Uncle Tom’s Cabin is a book about slavery whose main character is a middle-aged slave by the name Tom whose unshakable belief in the Christian religion was not destroyed even when faced with death. The intention of the writer is thought to be shunning slavery. Slavery emerges as one of the major themes of the story. Tom, the story’s main character, is presented as a saintly and dignified slave.
Among the themes that are covered in the story is the role of women and is seen in various characters including Emily Shelby, Eliza, Eva, and Cassy. This paper discusses the important role that women play in society as depicted in Uncle Tom’s Cabin. By time this book was published the women’s rights movement had not come to existence. However, the role of women in opposing the evilness of slavery is brought to light through various female characters in the Story. Stowe tends to depict black women to be more courageous than their male counterparts. For example, the courageous decision by Eliza to escape was not for her own good but for fear of losing her only remaining child. The things that mothers can do so that they can protect their children have always seen at the time when the safety and wellbeing of their children are threatened, and this is seen in the decision by Eliza to escape after learning that her masters were planning to sell her son. This is an action that shows that women often show much more courage as compared to men because George, who was Eliza’s husband, did not do anything when it was decided that he was no longer going to work at the factory.
His new owner said, “You needn’t trouble yourself to talk any longer” (Stowe 13), and that was it. As much as this would be a temporal or permanent separation from his family, he did not do anything after his request to be taken back to the factory was turned down. Uncle Tom’s Cabin shows that women have a special way of caring for and protecting the people that they care about than men are able to.
Men might be physically strong but are not as strong-willed as women when it comes to the protection of their loved ones and the people that they care about. In this story, there are women who have shown strong will when it comes to protecting their loved ones and the people they wish well for. It is not only the black women in this story who are strong-willed but also the white ones. For instance, Emily Shelby proves that she has humanity and is strong-willed in her by distracting those who were pursuing Eliza. To Emily, Eliza’s happiness seemed to be more important than the money that they would have fetched by selling her.

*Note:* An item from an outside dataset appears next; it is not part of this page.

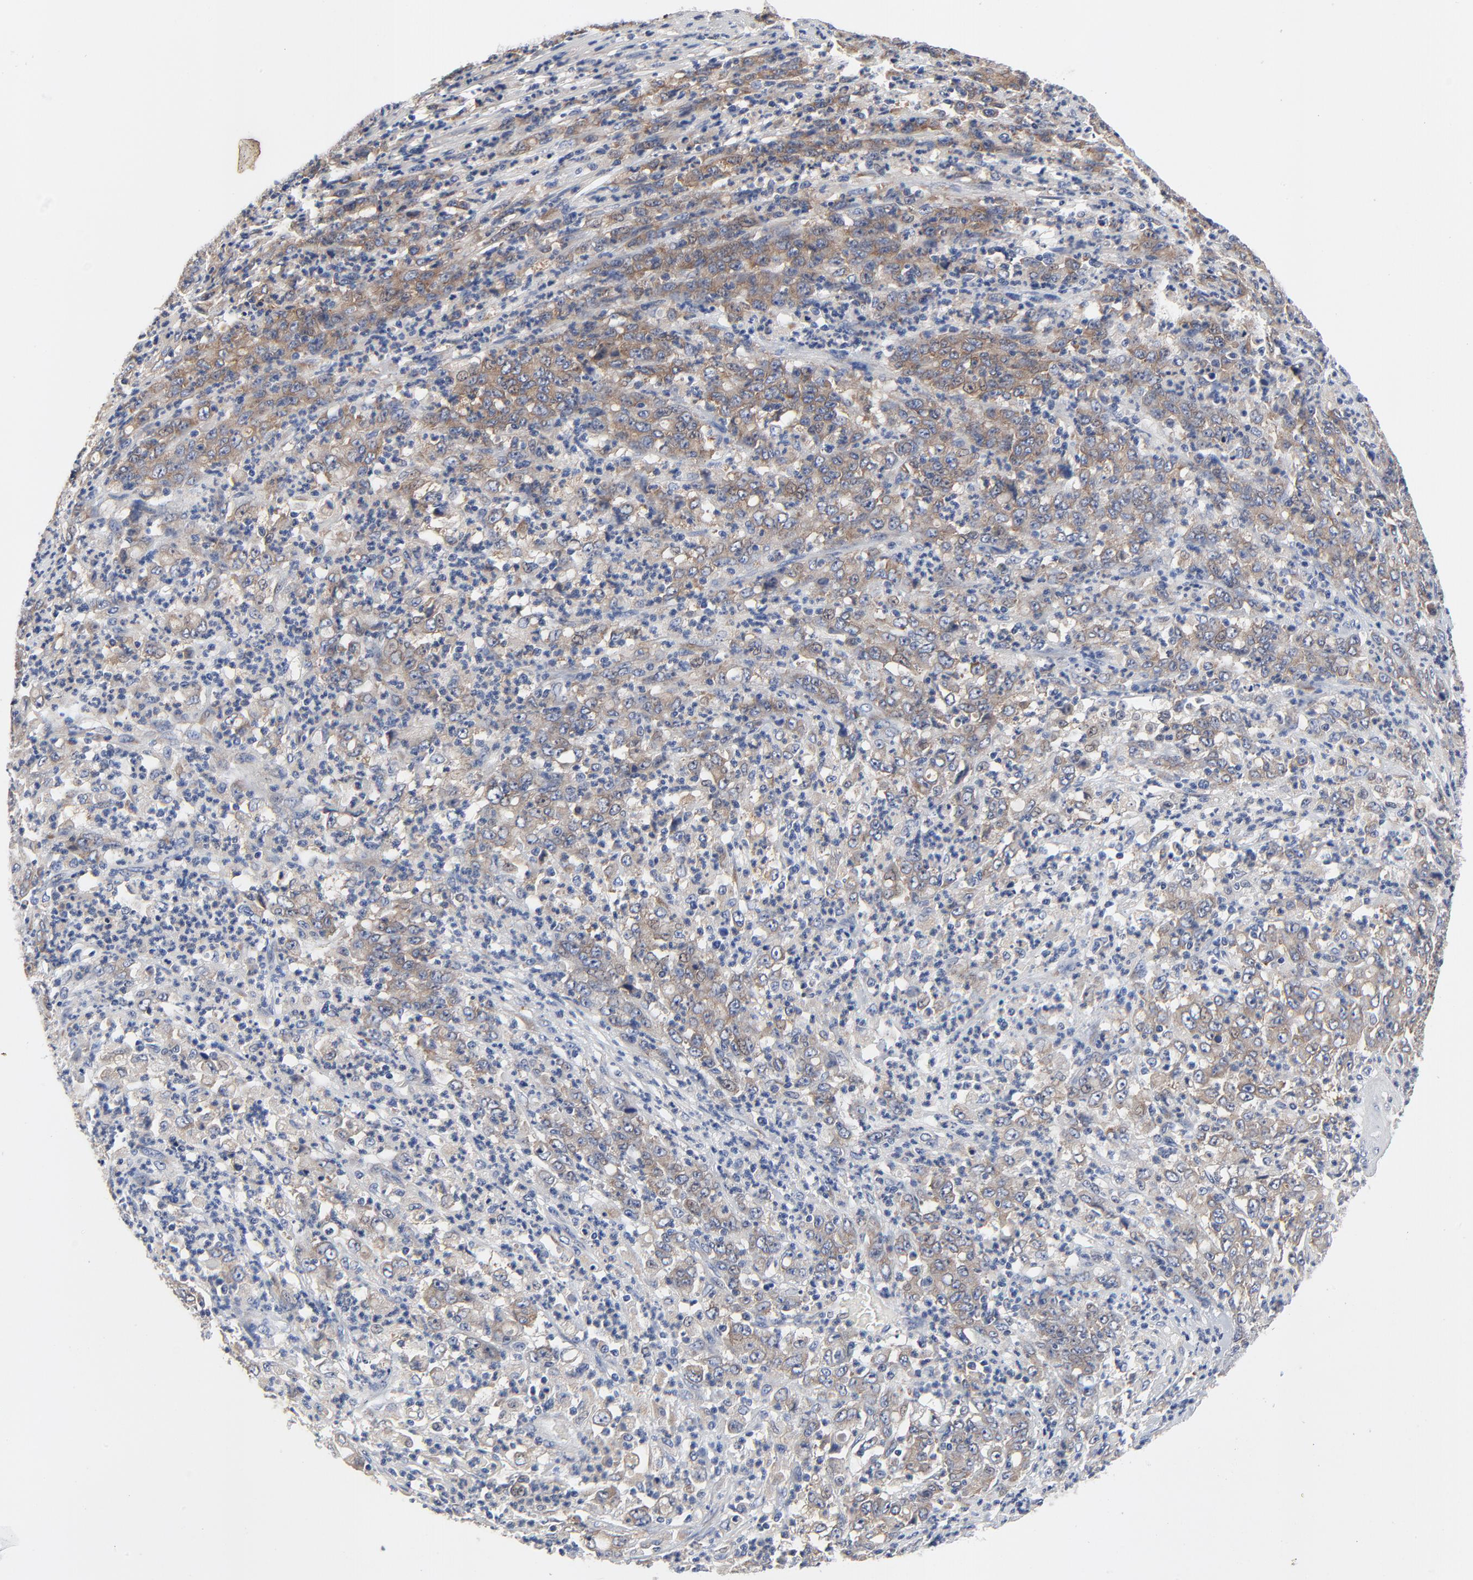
{"staining": {"intensity": "moderate", "quantity": ">75%", "location": "cytoplasmic/membranous"}, "tissue": "stomach cancer", "cell_type": "Tumor cells", "image_type": "cancer", "snomed": [{"axis": "morphology", "description": "Adenocarcinoma, NOS"}, {"axis": "topography", "description": "Stomach, lower"}], "caption": "The photomicrograph demonstrates immunohistochemical staining of stomach cancer. There is moderate cytoplasmic/membranous expression is seen in approximately >75% of tumor cells.", "gene": "VAV2", "patient": {"sex": "female", "age": 71}}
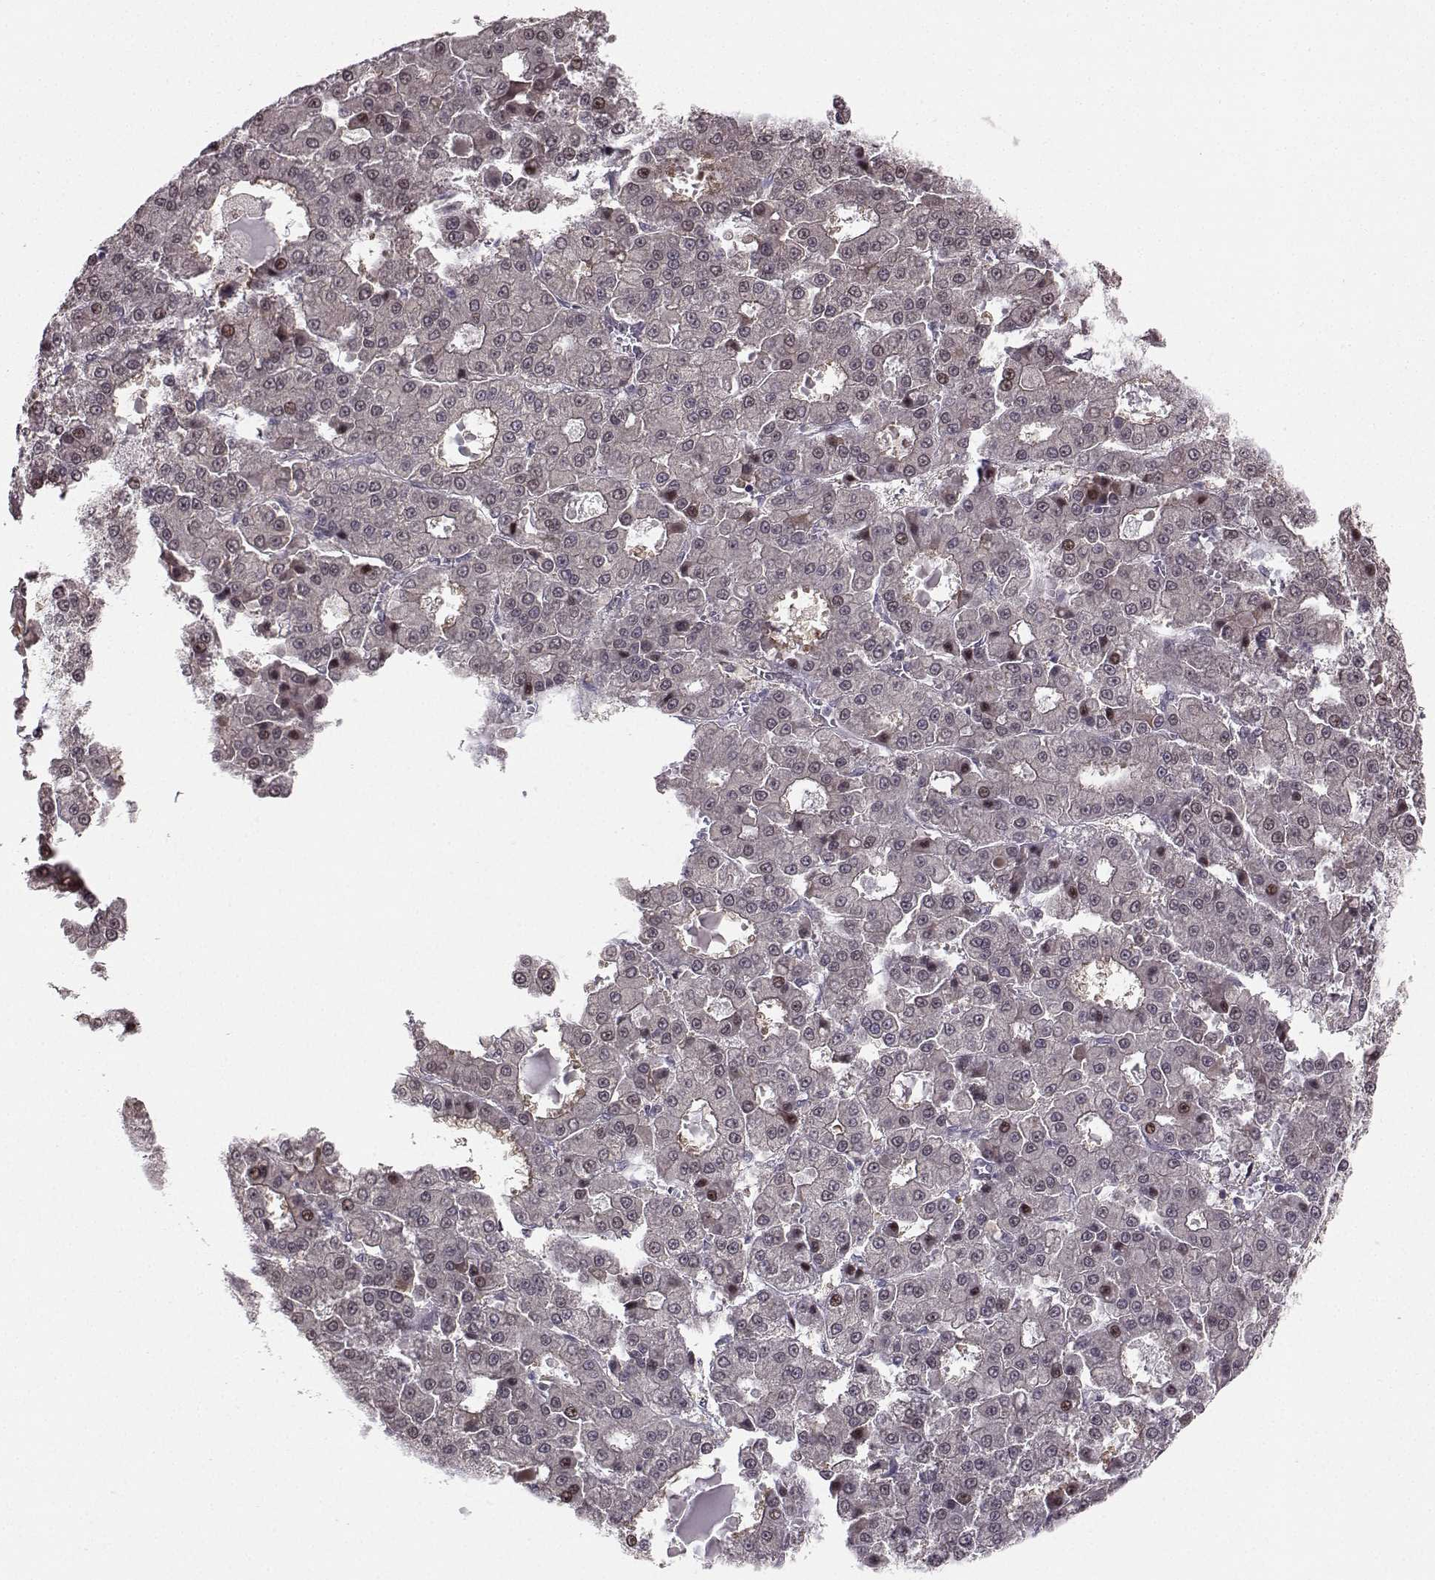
{"staining": {"intensity": "weak", "quantity": "<25%", "location": "nuclear"}, "tissue": "liver cancer", "cell_type": "Tumor cells", "image_type": "cancer", "snomed": [{"axis": "morphology", "description": "Carcinoma, Hepatocellular, NOS"}, {"axis": "topography", "description": "Liver"}], "caption": "The IHC image has no significant positivity in tumor cells of liver cancer tissue.", "gene": "PKP2", "patient": {"sex": "male", "age": 70}}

The same cannot be said about George Shelby who was not of the idea that Tom should be sold and only sought to know where Tom was when he was already dying. All he could say was, “O, don’t die! It’ll kill me!” (437). Mothers are also depicted as more passionate patents as compared to fathers in this piece of literature. Mothers in this story, including Eliza seem to be willing to go an extra mile so that they can protect the interests of their children. Prue is even forced into alcoholism after being in a situation of helplessness and letting her child starve to death. In this case, she could not live with her failure as a mother to protect her child. The statement, “you mustn’t tell nobody, Prue, she got drunk agin” (227) is an indication that her alcoholism had become a cause of concern.
It is because of her powerlessness that Prue finds herself in a situation where all she can do is drink because she cannot bear the pain of having to lose her child in such a way. Cassy’s act of killing her child because she could not bear the pain witnessing her final child being handed over to another owner might be a result of a clouded judgment as a result of the psychological torture that she had been subjected to after having to see two of his sons sold to slavery. Despite the fact that Cassy’s action would have been extreme, it is agreeably that it was out of passion. This does not mean that the act of killing her third child is recommendable even in the circumstance she was in. As seen in the novel, “Mrs. Shelby was a woman of high class, both intellectually and morally” (10).
This is seen in her actions. The fact that Emily Shelby was willing to stand for the slaves and convince Mr. Shelby not to sell them is an implication of the role that women can play in defending the interests of other people, especially those who lack the ability to talk for themselves. The fact that she cites the relationships that they had developed with the slaves is an indication that she considered them more than just their belonging. If Emily’s behaviors should be taken as just an example, then it can be argued that women often play the role of a moral campus in situations where men are more likely to base their decisions of logic like in the case of Shelby.
The role of women as moral compasses in society is affirmed by Eva’s final wish, which was that all her father’s slaves be released. It is only St. Clare’s who seems to be different from the other women in the novel because she refuses to fulfill the promise that St. Clare had made to release his slaves and instead decides to sell Tom to Simon Legree.As seen in the evidence that has been presented here, the role of women as mothers and protectors of their children is seen throughout the story. Mothers in this novel seem to be willing to do everything to protect their children.
Even Prue who is unable to protect her child from starvation seems to be incapable of living with herself after such a failure. Women are also seen to play the role of moral compasses for the male people around them. This is seen in the extent to which Emily tried to convince her husband: Arthur Shelby not to sell the slave and the role Mrs. Bird plays in changing St. Clare’s legacy. Either way, Stowe tries to show the role played by women during the slavery period that was not played by men.
Men might have made the majority of the decisions in this novel and the historical period in which the story is set, but the role that women played in bringing change by either acting or influencing the people around them cannot be taken for granted.